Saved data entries
<<<<
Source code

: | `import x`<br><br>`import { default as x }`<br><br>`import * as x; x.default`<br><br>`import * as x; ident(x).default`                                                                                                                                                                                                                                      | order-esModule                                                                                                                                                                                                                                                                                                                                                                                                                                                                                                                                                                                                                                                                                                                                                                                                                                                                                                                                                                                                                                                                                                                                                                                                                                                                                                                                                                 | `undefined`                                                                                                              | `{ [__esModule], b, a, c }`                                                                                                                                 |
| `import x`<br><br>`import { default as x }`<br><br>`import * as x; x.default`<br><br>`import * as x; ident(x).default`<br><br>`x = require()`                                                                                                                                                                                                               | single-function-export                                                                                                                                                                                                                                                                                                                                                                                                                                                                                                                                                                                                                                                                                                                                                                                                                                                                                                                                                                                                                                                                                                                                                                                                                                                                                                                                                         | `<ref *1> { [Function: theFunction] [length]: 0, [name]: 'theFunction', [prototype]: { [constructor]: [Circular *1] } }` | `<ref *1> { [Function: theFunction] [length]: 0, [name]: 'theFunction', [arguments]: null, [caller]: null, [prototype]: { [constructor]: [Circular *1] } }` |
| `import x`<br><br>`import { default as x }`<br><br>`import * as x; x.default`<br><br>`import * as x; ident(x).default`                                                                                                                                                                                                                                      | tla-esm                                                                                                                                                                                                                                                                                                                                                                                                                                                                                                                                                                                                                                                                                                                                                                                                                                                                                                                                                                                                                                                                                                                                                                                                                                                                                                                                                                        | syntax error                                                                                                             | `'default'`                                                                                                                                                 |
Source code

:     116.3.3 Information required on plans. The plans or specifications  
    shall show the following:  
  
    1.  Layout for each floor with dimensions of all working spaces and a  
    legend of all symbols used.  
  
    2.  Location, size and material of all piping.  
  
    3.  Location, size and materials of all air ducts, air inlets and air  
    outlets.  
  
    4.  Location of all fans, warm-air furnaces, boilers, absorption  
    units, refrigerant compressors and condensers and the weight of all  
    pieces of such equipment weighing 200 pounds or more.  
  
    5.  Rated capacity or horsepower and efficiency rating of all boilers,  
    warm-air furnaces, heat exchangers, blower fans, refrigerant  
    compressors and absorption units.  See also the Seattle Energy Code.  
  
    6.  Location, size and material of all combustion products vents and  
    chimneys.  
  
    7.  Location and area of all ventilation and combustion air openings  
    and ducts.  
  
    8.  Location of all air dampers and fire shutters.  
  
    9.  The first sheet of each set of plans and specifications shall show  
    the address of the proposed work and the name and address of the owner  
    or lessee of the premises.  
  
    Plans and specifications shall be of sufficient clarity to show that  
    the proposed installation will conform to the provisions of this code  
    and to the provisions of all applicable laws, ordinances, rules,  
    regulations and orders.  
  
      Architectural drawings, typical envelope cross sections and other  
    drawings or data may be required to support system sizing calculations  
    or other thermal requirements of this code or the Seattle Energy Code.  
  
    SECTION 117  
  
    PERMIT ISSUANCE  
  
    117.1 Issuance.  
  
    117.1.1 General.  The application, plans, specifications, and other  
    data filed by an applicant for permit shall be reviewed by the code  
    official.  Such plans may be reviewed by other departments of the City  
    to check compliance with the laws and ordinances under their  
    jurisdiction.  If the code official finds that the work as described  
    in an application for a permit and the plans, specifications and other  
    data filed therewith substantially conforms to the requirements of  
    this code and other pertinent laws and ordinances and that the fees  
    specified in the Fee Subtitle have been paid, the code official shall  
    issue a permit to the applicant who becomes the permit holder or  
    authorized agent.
>>>>
Could you print all of the material above, copying every line with no changes?

Source code

: | `import x`<br><br>`import { default as x }`<br><br>`import * as x; x.default`<br><br>`import * as x; ident(x).default`                                                                                                                                                                                                                                      | order-esModule                                                                                                                                                                                                                                                                                                                                                                                                                                                                                                                                                                                                                                                                                                                                                                                                                                                                                                                                                                                                                                                                                                                                                                                                                                                                                                                                                                 | `undefined`                                                                                                              | `{ [__esModule], b, a, c }`                                                                                                                                 |
| `import x`<br><br>`import { default as x }`<br><br>`import * as x; x.default`<br><br>`import * as x; ident(x).default`<br><br>`x = require()`                                                                                                                                                                                                               | single-function-export                                                                                                                                                                                                                                                                                                                                                                                                                                                                                                                                                                                                                                                                                                                                                                                                                                                                                                                                                                                                                                                                                                                                                                                                                                                                                                                                                         | `<ref *1> { [Function: theFunction] [length]: 0, [name]: 'theFunction', [prototype]: { [constructor]: [Circular *1] } }` | `<ref *1> { [Function: theFunction] [length]: 0, [name]: 'theFunction', [arguments]: null, [caller]: null, [prototype]: { [constructor]: [Circular *1] } }` |
| `import x`<br><br>`import { default as x }`<br><br>`import * as x; x.default`<br><br>`import * as x; ident(x).default`                                                                                                                                                                                                                                      | tla-esm                                                                                                                                                                                                                                                                                                                                                                                                                                                                                                                                                                                                                                                                                                                                                                                                                                                                                                                                                                                                                                                                                                                                                                                                                                                                                                                                                                        | syntax error                                                                                                             | `'default'`                                                                                                                                                 |
Source code

:     116.3.3 Information required on plans. The plans or specifications  
    shall show the following:  
  
    1.  Layout for each floor with dimensions of all working spaces and a  
    legend of all symbols used.  
  
    2.  Location, size and material of all piping.  
  
    3.  Location, size and materials of all air ducts, air inlets and air  
    outlets.  
  
    4.  Location of all fans, warm-air furnaces, boilers, absorption  
    units, refrigerant compressors and condensers and the weight of all  
    pieces of such equipment weighing 200 pounds or more.  
  
    5.  Rated capacity or horsepower and efficiency rating of all boilers,  
    warm-air furnaces, heat exchangers, blower fans, refrigerant  
    compressors and absorption units.  See also the Seattle Energy Code.  
  
    6.  Location, size and material of all combustion products vents and  
    chimneys.  
  
    7.  Location and area of all ventilation and combustion air openings  
    and ducts.  
  
    8.  Location of all air dampers and fire shutters.  
  
    9.  The first sheet of each set of plans and specifications shall show  
    the address of the proposed work and the name and address of the owner  
    or lessee of the premises.  
  
    Plans and specifications shall be of sufficient clarity to show that  
    the proposed installation will conform to the provisions of this code  
    and to the provisions of all applicable laws, ordinances, rules,  
    regulations and orders.  
  
      Architectural drawings, typical envelope cross sections and other  
    drawings or data may be required to support system sizing calculations  
    or other thermal requirements of this code or the Seattle Energy Code.  
  
    SECTION 117  
  
    PERMIT ISSUANCE  
  
    117.1 Issuance.  
  
    117.1.1 General.  The application, plans, specifications, and other  
    data filed by an applicant for permit shall be reviewed by the code  
    official.  Such plans may be reviewed by other departments of the City  
    to check compliance with the laws and ordinances under their  
    jurisdiction.  If the code official finds that the work as described  
    in an application for a permit and the plans, specifications and other  
    data filed therewith substantially conforms to the requirements of  
    this code and other pertinent laws and ordinances and that the fees  
    specified in the Fee Subtitle have been paid, the code official shall  
    issue a permit to the applicant who becomes the permit holder or  
    authorized agent.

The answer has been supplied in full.